Bailey frowned. “But he’s all right, you said.”
 
“Yeah.”
 
Probably. The triage nurse had thrown around a lot of big words and scary phrases like subdural hematoma and intracranial bleeding. But they didn’t actually know anything until the X ray results came back. How much should he prepare her? What did she need to know?
 
“He’s got a headache.”
 
“A headache? Or a concussion?”
 
Steve shrugged. “He was out for a while.”
 
“What does that mean?”
 
“You lose consciousness, you probably have a concussion.” Probably, his ass.
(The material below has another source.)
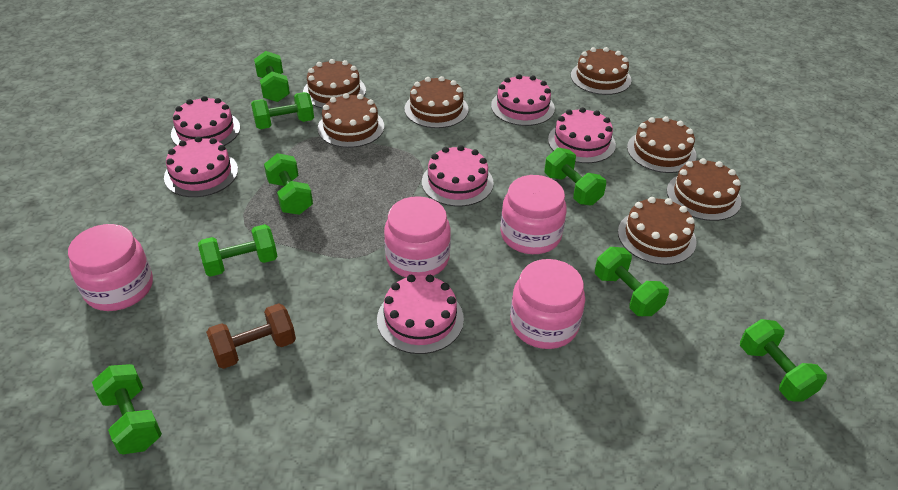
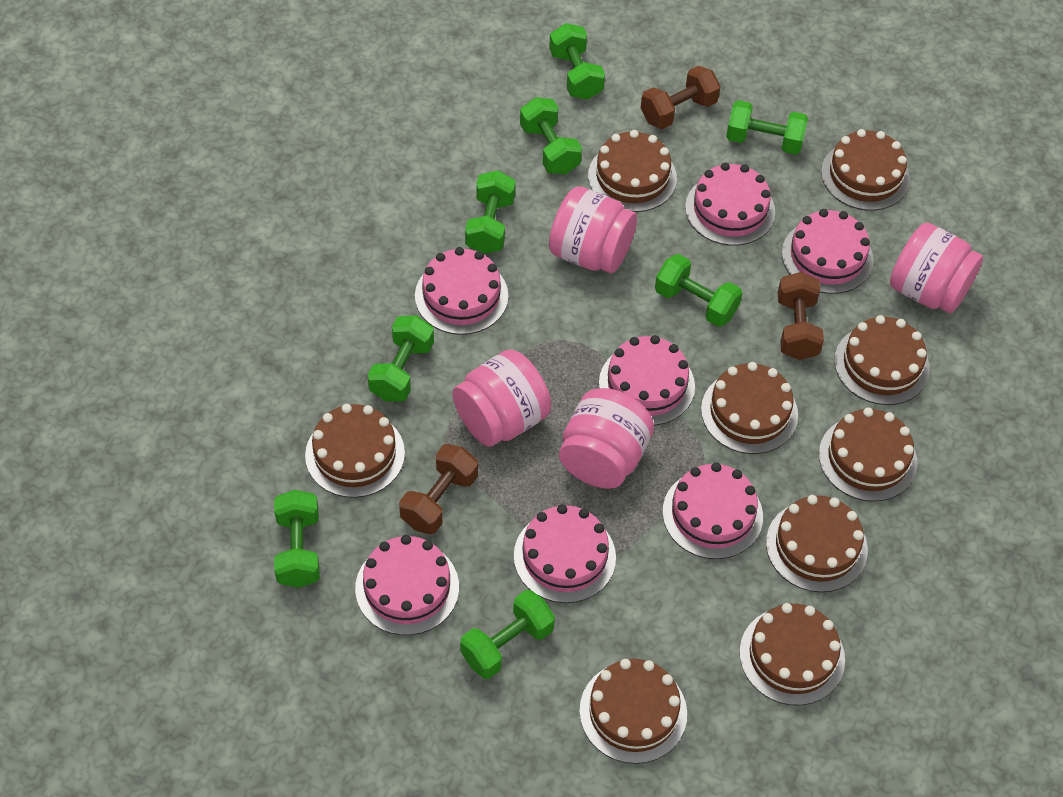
brown cake: [303,59,366,108] [318,93,384,148] [404,76,469,128] [571,47,631,95] [618,197,697,265] [627,116,696,173] [667,158,741,221] = 7 -> [305,404,405,498] [580,659,687,764] [588,130,677,212] [701,362,798,454] [739,603,845,705] [766,495,868,592] [819,407,918,502] [821,129,910,210] [834,315,930,405] = 9
brown dumbbell: [206,303,296,369] = 1 -> [399,444,478,534] [641,66,721,129] [778,272,824,360] = 3
pink cake: [164,136,238,197] [171,96,240,146] [377,275,464,354] [422,145,494,206] [491,74,555,126] [548,107,616,163] = 6 -> [355,535,459,635] [415,247,508,335] [514,504,616,603] [599,335,695,426] [663,462,763,559] [685,162,775,246] [782,209,874,294] = 7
For sure. “Happens to football players all the time.”
 
“My father wasn’t playing football,” she said sharply.
 
“No,” he admitted.
 
“Somebody
hit
him,” she said, like she was trying to make sense of it, to make what had happened fit the world she knew.
 
He knew how she felt. He’d felt that way, too.
 
It was his job to find answers, but explanations had failed him when he needed them most.
 
It was the sheer ordinariness, the unexpectedness, of tragedy that took your breath away, the accident on the road you drove every day, the bullet that shattered a window and killed the child sleeping in her crib, the cancer discovered during a routine physical appointment, the plane coming out of the clear September sky.
 
Random, senseless, unavoidable loss. You couldn’t stop it. All you could do was sort through the wreckage, searching for clues to comfort the survivors.
 
“We’ll find whoever’s responsible,” he said.
 
Her eyes, her wonderful, expressive eyes, focused on his face. “What happened, exactly?”
 
Maybe talking about the case would take her mind off whatever was going on beyond those double doors. Or maybe it would only help him.
 
“Near as we can tell, somebody walked through the back door while your father was at work. He left the hardware store about three o’clock. Neighbor heard her dog kicking up a fuss sometime around then, growling and barking. She finally looked out a back window, saw a man running away from the house toward the woods, and called 911. Chief Clegg was right around the corner, so he stopped by to check things out. Found your father’s car in the driveway and the back door unlocked.”
 
“The back door is always unlocked,” Bailey said.